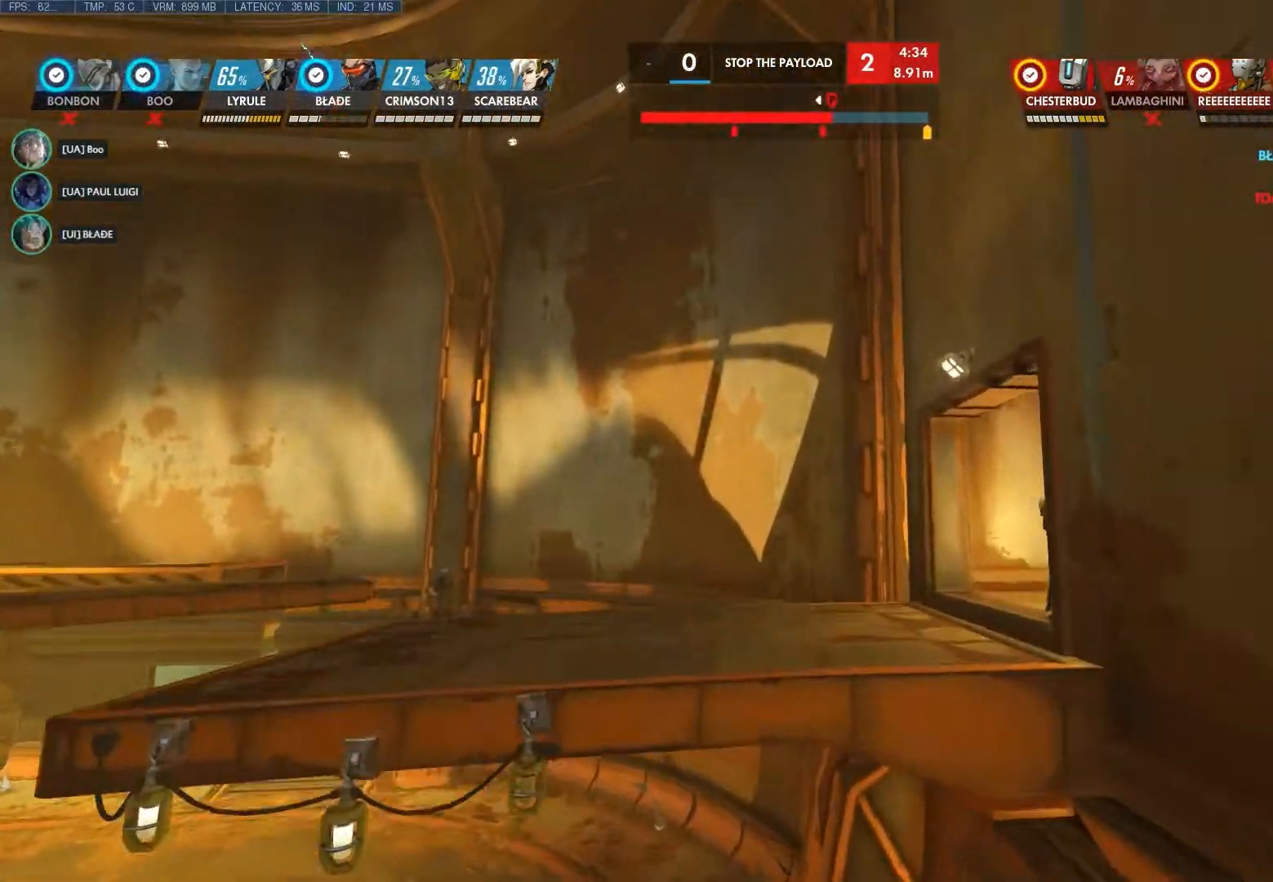
{"keys": ["a"], "mouse": [], "events": [[67, "shift", "up"], [100, "w", "up"], [233, "a", "down"]]}
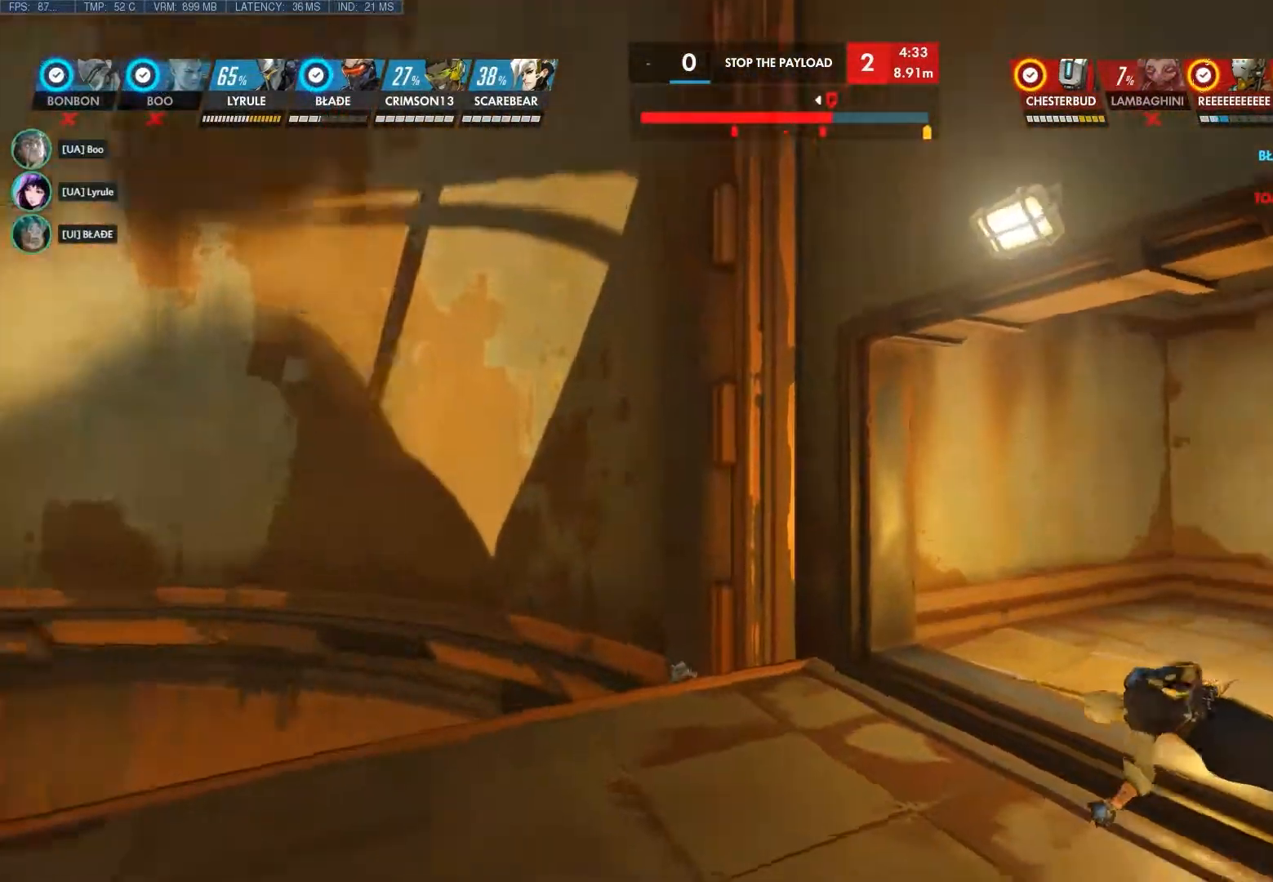
{"keys": ["a", "s"], "mouse": [], "events": [[117, "s", "down"]]}
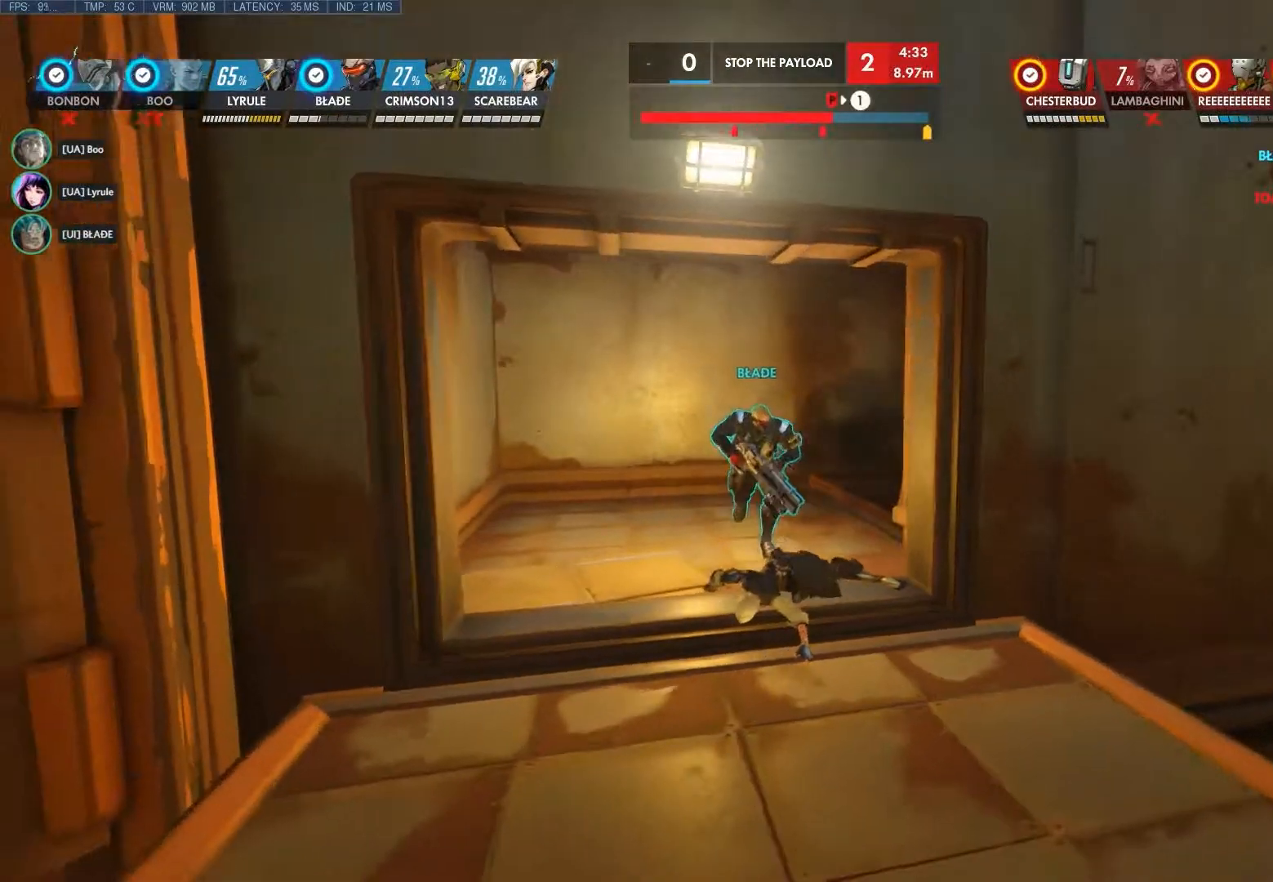
{"keys": ["d"], "mouse": [], "events": [[100, "a", "up"], [100, "s", "up"], [250, "d", "down"]]}
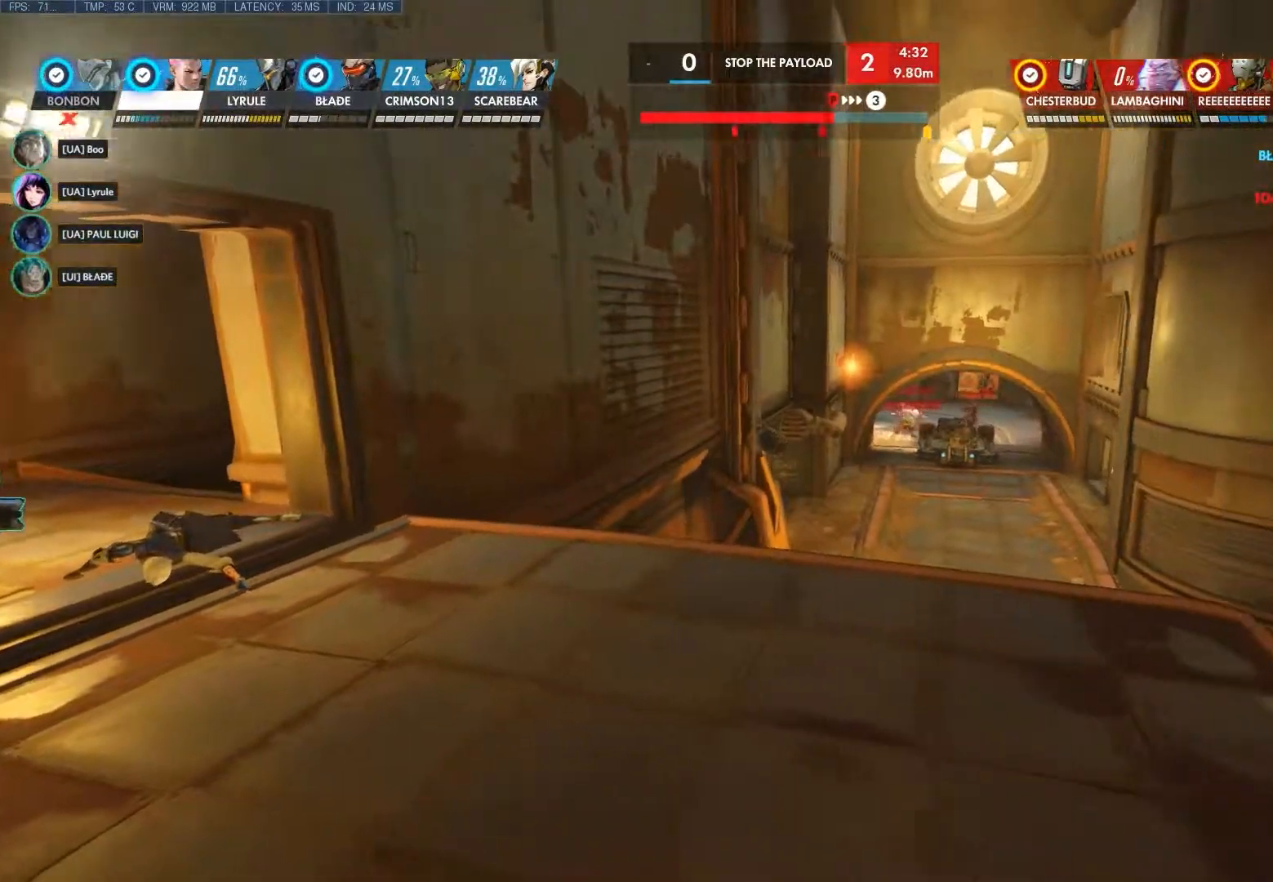
{"keys": ["w"], "mouse": [], "events": [[17, "w", "down"], [467, "d", "up"]]}
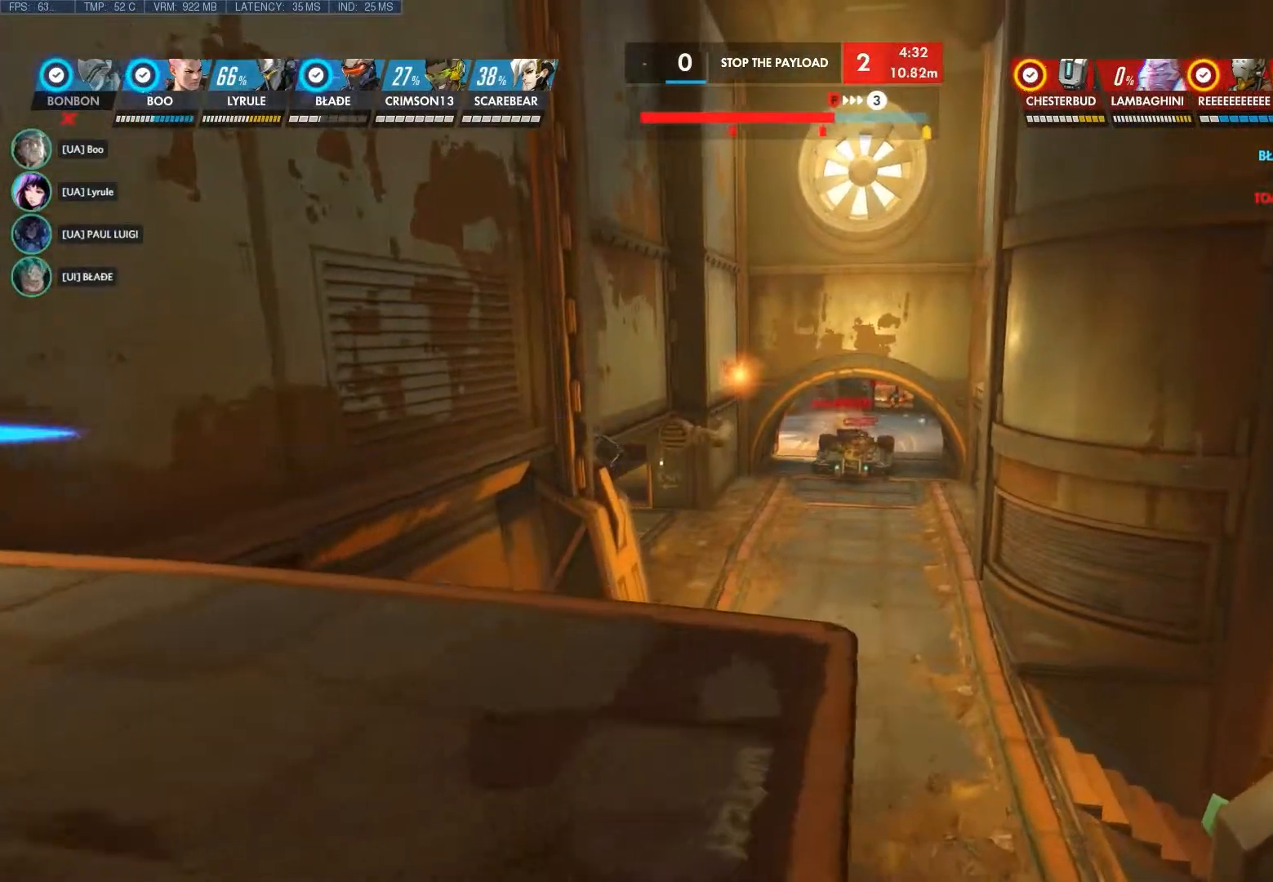
{"keys": ["w"], "mouse": [], "events": []}
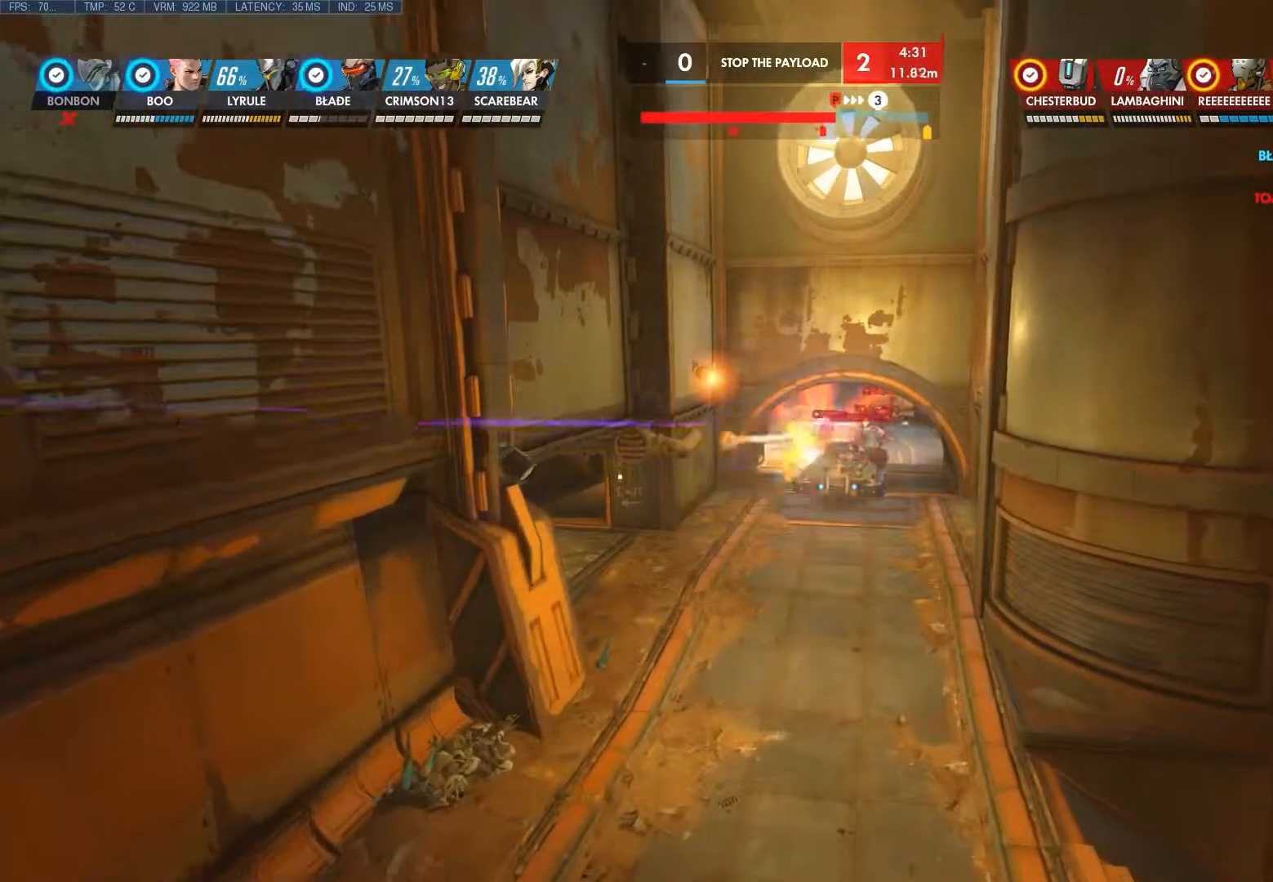
{"keys": [], "mouse": [], "events": [[33, "w", "up"]]}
════════════════
Check each line of the records above for "down", and copy those that have it.

{"keys": ["a"], "mouse": [], "events": [[67, "shift", "up"], [100, "w", "up"], [233, "a", "down"]]}
{"keys": ["a", "s"], "mouse": [], "events": [[117, "s", "down"]]}
{"keys": ["d"], "mouse": [], "events": [[100, "a", "up"], [100, "s", "up"], [250, "d", "down"]]}
{"keys": ["w"], "mouse": [], "events": [[17, "w", "down"], [467, "d", "up"]]}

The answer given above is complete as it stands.